BEGIN Raw data

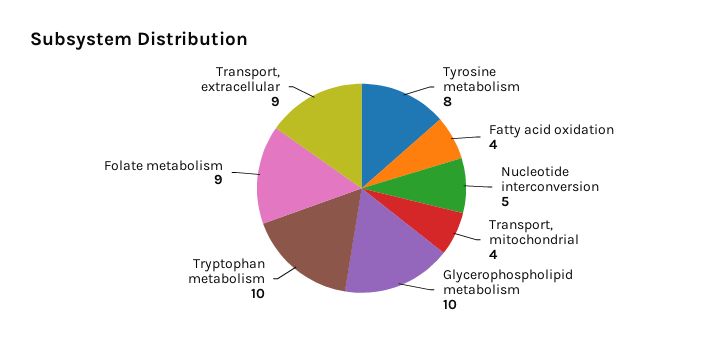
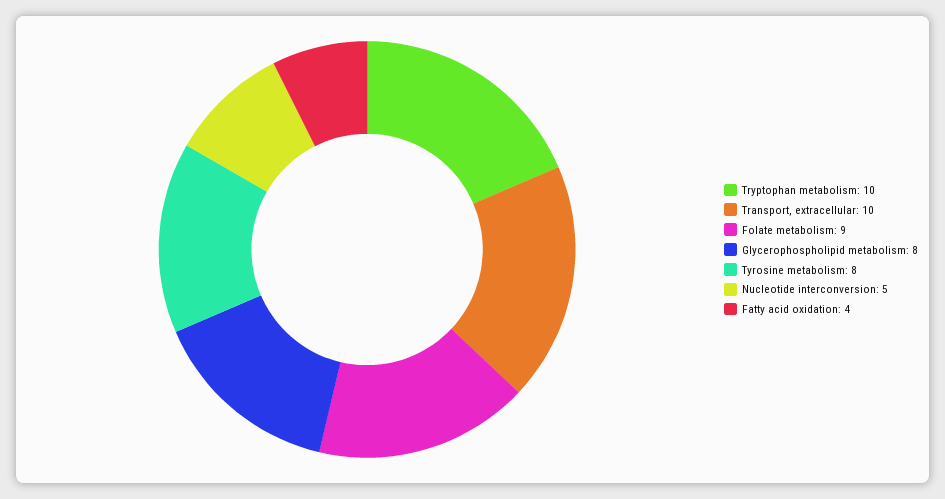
  {
    "Tyrosine metabolism": 8,
    "Fatty acid oxidation": 4,
    "Nucleotide interconversion": 5,
-   "Transport, mitochondrial": 4,
-   "Glycerophospholipid metabolism": 10,
+   "Glycerophospholipid metabolism": 8,
    "Tryptophan metabolism": 10,
    "Folate metabolism": 9,
-   "Transport, extracellular": 9
+   "Transport, extracellular": 10
  }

END Raw data

What you produce must match the listing word for word, with no images in it.

* [Written response]:
  {
    "Tyrosine metabolism": 8,
    "Fatty acid oxidation": 4,
    "Nucleotide interconversion": 5,
-   "Transport, mitochondrial": 4,
-   "Glycerophospholipid metabolism": 10,
+   "Glycerophospholipid metabolism": 8,
    "Tryptophan metabolism": 10,
    "Folate metabolism": 9,
-   "Transport, extracellular": 9
+   "Transport, extracellular": 10
  }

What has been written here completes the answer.